Returning to the framework of Jovani et al[1], if one wishes to consider parenting style as a mediator, it should be examined from an intergenerational perspective. This raises another important and increasingly recognized issue: The intergenerational transmission of trauma. Parenting styles may be shaped by parents’ histories of CT, rather than by the child’s traumatic exposure. A growing body of research indicates that a key factor shaping parenting behavior-particularly in mothers-is the way they were parented during their own childhood.
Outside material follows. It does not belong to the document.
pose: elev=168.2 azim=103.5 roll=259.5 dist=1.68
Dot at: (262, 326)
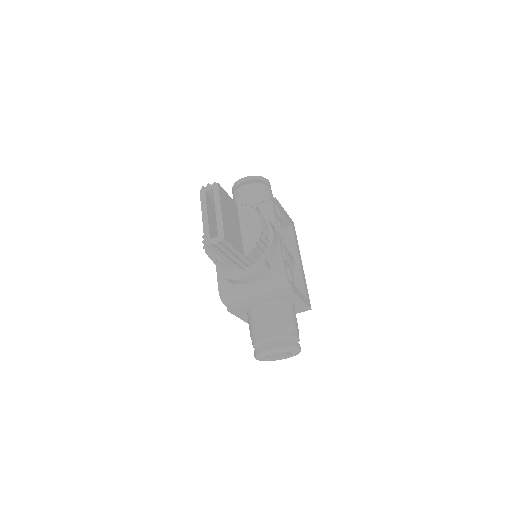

Parents who have experienced CT are more likely to adopt abusive or neglectful parenting[18], thereby increasing the offspring’s vulnerability to ARMS. Roberts et al[19] reported that mothers who had experienced childhood sexual abuse were less likely to want to become mothers. Among those who did, they often displayed impaired parenting skills, including higher levels of child neglect, lower confidence in their parenting ability, more negative self-appraisal as parents, greater reliance on physical punishment, and difficulties with emotional regulation in parenting situations. Meanwhile, parenting styles also have intergenerational continuity. Observational studies of parenting across two generations have revealed substantial continuity in both harsh and positive parenting behaviors, with similar patterns observed for both males and females[20]. Thus, when considering parenting style as a starting point, it is essential to examine its origins in parents’ own histories of trauma and parenting. The extent to which the negative consequences of such intergenerational transmission contribute to the risk of ARMS in adolescents, however, requires further elucidation. While this falls beyond the scope of the current study, it highlights an important direction for future research.